Design a pipeline strategy for ad impression, click, conversion, and budget events, and explain when you would choose batch, streaming, or a hybrid Lambda/Kappa-style approach for different downstream consumers.
Scale Requirements
- Ingress: 8M events/sec peak globally across impression, click, spend, and conversion logs
- Event size: 1-3 KB Avro/JSON payloads
- Daily volume: ~35 PB raw logs/month
- Freshness targets:
- Budget pacing and anomaly detection: < 60 seconds
- Internal operational dashboards: < 5 minutes
- Advertiser billing and finance reconciliation: T+1 day, accuracy-first
- Retention: 180 days raw, 7 years for finance-grade aggregates
Requirements
- Design separate paths for low-latency operational use cases and high-accuracy financial reporting.
- Define which datasets should remain batch, which should be streaming, and why.
- Support late-arriving conversion events, deduplication, replay, and backfills.
- Include schema evolution, idempotent writes, and data quality validation.

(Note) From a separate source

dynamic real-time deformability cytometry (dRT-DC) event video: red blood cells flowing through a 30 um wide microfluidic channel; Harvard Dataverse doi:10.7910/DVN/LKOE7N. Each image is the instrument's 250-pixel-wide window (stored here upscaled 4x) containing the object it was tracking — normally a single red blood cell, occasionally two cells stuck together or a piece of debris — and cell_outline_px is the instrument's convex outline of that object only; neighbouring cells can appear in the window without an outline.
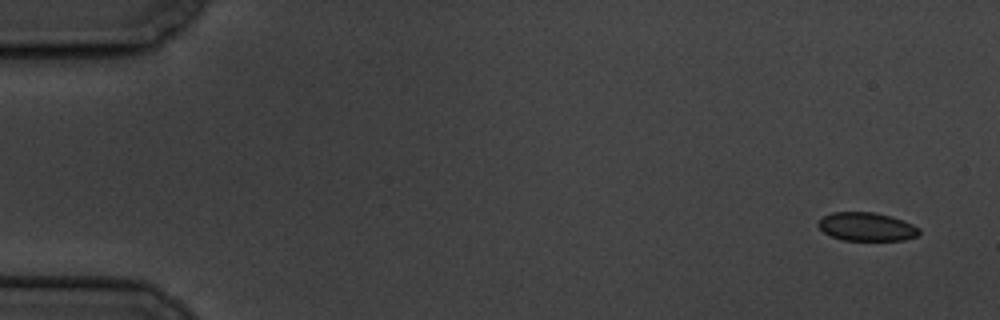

- Orchestrate dependencies between stream processors, warehouse loads, and daily reconciliation jobs.
- Expose analytics-ready tables for Presto/Trino-style querying and internal dashboards.
Constraints
- Existing Meta stack heavily uses Scribe, Apache Kafka/Pulsar-like logs, Spark, Presto, Hive, and workflow orchestration similar to Airflow.
- Finance datasets require exactly-once semantics at the aggregate level and auditable reprocessing.
- Incremental infrastructure cost should stay below $300K/month.
- Cross-region failover must preserve no worse than 5 minutes RPO for streaming consumers.
- GDPR/CCPA deletion requests must propagate to both raw and derived stores.